Editorial: More Accountability, Fewer Cockroaches

Ask anyone in Montreal—they’ll have a story of a memorable landlord.

From showing up unannounced, to asking for illegal security deposits, to clogging tenant toilets and raising hell over missed rent, landlords are the rulers of our domestic domains, and we, as renters, are subject to their will.

That’s not right.

In this city, landlords hold sway. Montreal is Canada’s second largest metropolitan centre. Renters represent 61 per cent of the city’s occupants. With over 170,000 university students in Montreal, rental turnover rate is high, and it’s rare that tenants stay in the same space year-to-year.

This means that property owners largely remain unaccountable, their tenants often too relieved to be rid of a shitty landlord to ever press for consequences. Some proprietors aren’t even accessible—when you’ve got 400 different dwellings to worry about, replacing a faulty stove isn’t a main priority—but it should be.

The Régie du Logement—Montreal’s institution meant to properly handle residency complaints—only exacerbates this issue of accountability. With such a high volume of complaints received, and what can only be described as a Sisyphean amount of internal bureaucratic bullshit, complaints are often not heard for months, or even years.

With a general population in such constant flux, students moving in, around and eventually out of Montreal all together, filing complaints is often considered a useless avenue. Operating on the Régie’s timescale, you could have graduated, moved, or died, by the time they address the fact that your landlord stole $900 worth of lumber from you two years prior.

Even if a tribunal comes to a favourable conclusion, execution of the decision seems an even trickier process, if the Régie’s online pamphlet is any indication.
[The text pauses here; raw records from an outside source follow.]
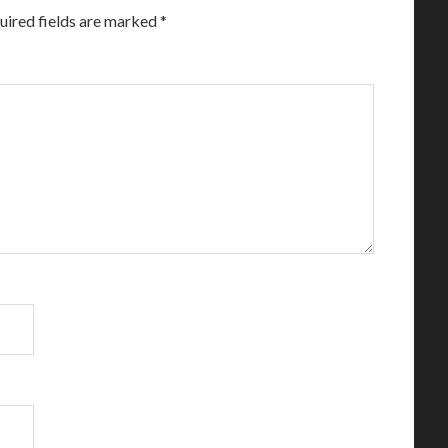
uired fields are marked
*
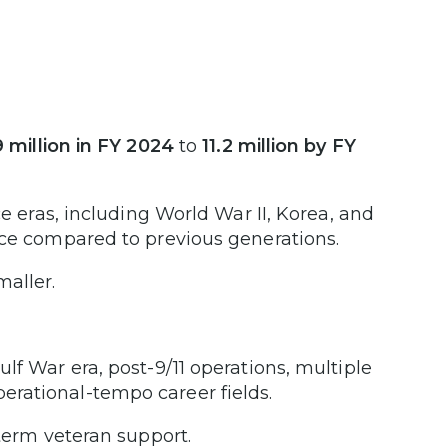
9 million in FY 2024
to
11.2 million by FY
ce eras, including World War II, Korea, and
rce compared to previous generations.
maller.
lf War era, post-9/11 operations, multiple
rational-tempo career fields.
-term veteran support.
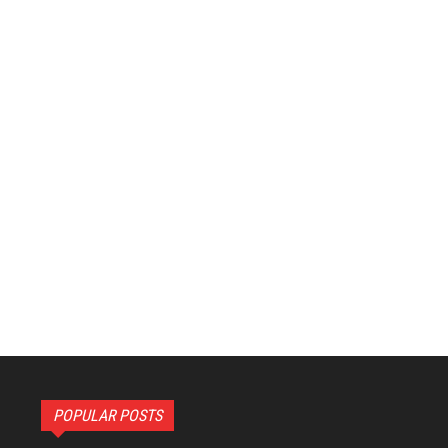
POPULAR POSTS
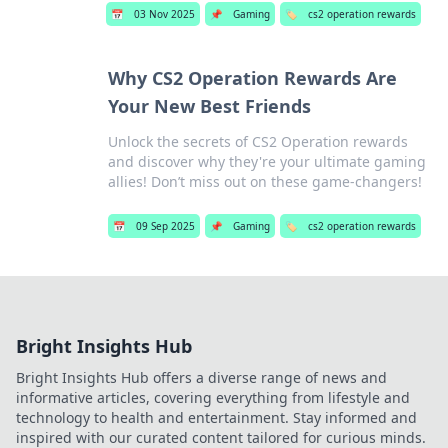
📅
03 Nov 2025
📌
Gaming
🏷️
cs2 operation rewards
Why CS2 Operation Rewards Are
Your New Best Friends
Unlock the secrets of CS2 Operation rewards
and discover why they're your ultimate gaming
allies! Don’t miss out on these game-changers!
📅
09 Sep 2025
📌
Gaming
🏷️
cs2 operation rewards
Bright Insights Hub
Bright Insights Hub offers a diverse range of news and
informative articles, covering everything from lifestyle and
technology to health and entertainment. Stay informed and
inspired with our curated content tailored for curious minds.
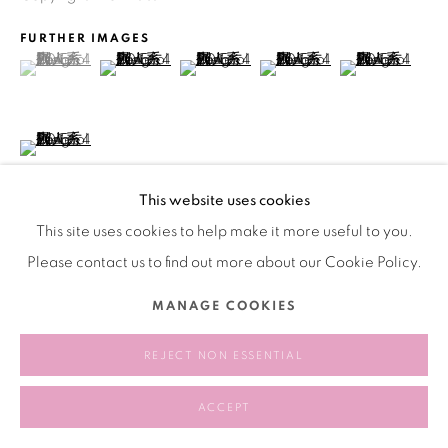
FURTHER IMAGES
(View a larger image of thumbnail 1 )
, currently selected.
, currently selected.
, currently selected.
(View a larger image of thumbnail 2 )
(View a larger image of thumbnail 3 )
(View a larger image of thu
(View a larger 
(View a larger image of thumbnail 6 )
This website uses cookies
This site uses cookies to help make it more useful to you.
Please contact us to find out more about our Cookie Policy.
VIEW ON A WALL
MANAGE COOKIES
SHARE
REJECT NON ESSENTIAL
ACCEPT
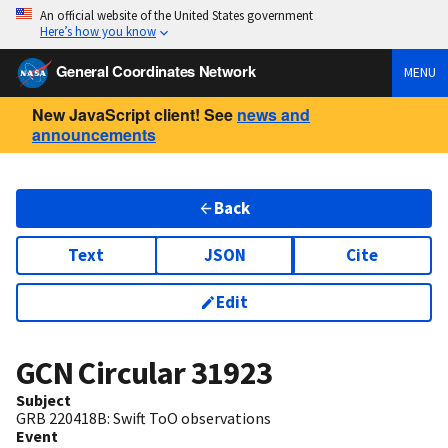
An official website of the United States government
Here’s how you know
General Coordinates Network
MENU
New JavaScript client! See
news and
announcements
Back
Text
JSON
Cite
Edit
GCN Circular
31923
Subject
GRB 220418B: Swift ToO observations
Event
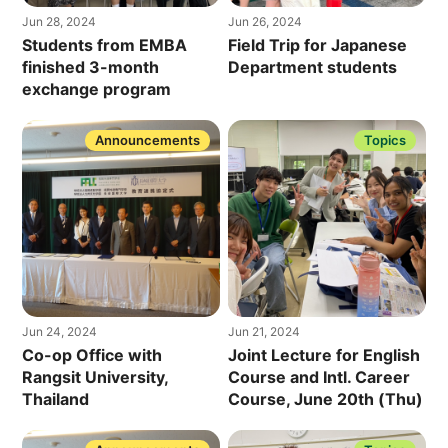
Jun 28, 2024
Jun 26, 2024
Students from EMBA
Field Trip for Japanese
finished 3-month
Department students
exchange program
Announcements
Topics
Jun 24, 2024
Jun 21, 2024
Co-op Office with
Joint Lecture for English
Rangsit University,
Course and Intl. Career
Thailand
Course, June 20th (Thu)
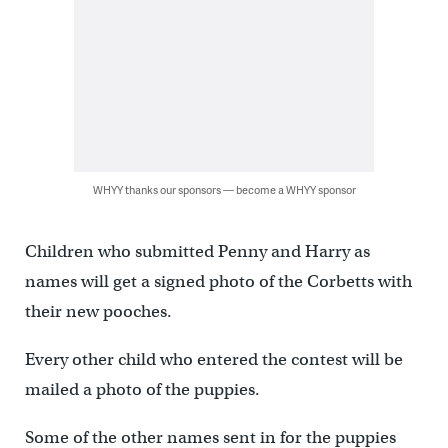
WHYY thanks our sponsors — become a WHYY sponsor
Children who submitted Penny and Harry as
names will get a signed photo of the Corbetts with
their new pooches.
Every other child who entered the contest will be
mailed a photo of the puppies.
Some of the other names sent in for the puppies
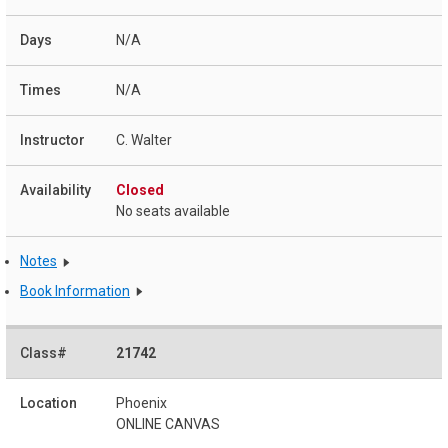
N/A
N/A
C. Walter
Closed
No seats available
Notes
Book Information
21742
Phoenix
ONLINE CANVAS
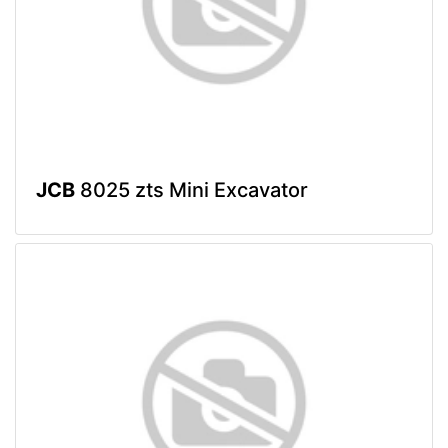
JCB
8025 zts Mini Excavator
The problem is, anyone can be a landlord. You don’t need a degree, or a certificate, or a psychological evaluation. With just a series of permits and some cash, anyone is suddenly allowed to own domestic space. Being a landlord should be more of a responsibility—you are responsible for a person’s home, not just collecting rent and handing out arbitrary punishments.

Landlords hold so much power in our lives, and yet tenants are offered so little recourse for managing them. The need for better, more attentive landlords is more pressing each year. Since almost half of Montreal’s private housing was built before 1961, their maintenance is “below par,” and only getting worse.

What this city needs is a little more regulation, and a lot less room for rogue proprietors. Montreal needs greater regulation of landlords, and more avenues for tenant support.

At Concordia, both the Housing and Job Bank and the Student Advocacy Centre offer housing advice and legal representation in dwelling disputes; there are also a smattering of other independent housing advocacy services around the city—but a smattering isn’t nearly enough.

The Link is tired of a Montreal where tenants are expected to prepare for shitty landlords, where it’s near impossible to find any information on a proprietor, let alone a rap sheet of past dealings.

Right now, tenants are forced to navigate a sea of potentially dangerous, sinister or simply incompetent property owners, nearly all alone and without any access to background information outside of whatever anecdotes they can scrounge from previous tenants.

As it stands, housing in Montreal is a constant struggle between tenants and landlords, and The Link stands firmly with the former, who often lack control in this power dynamic.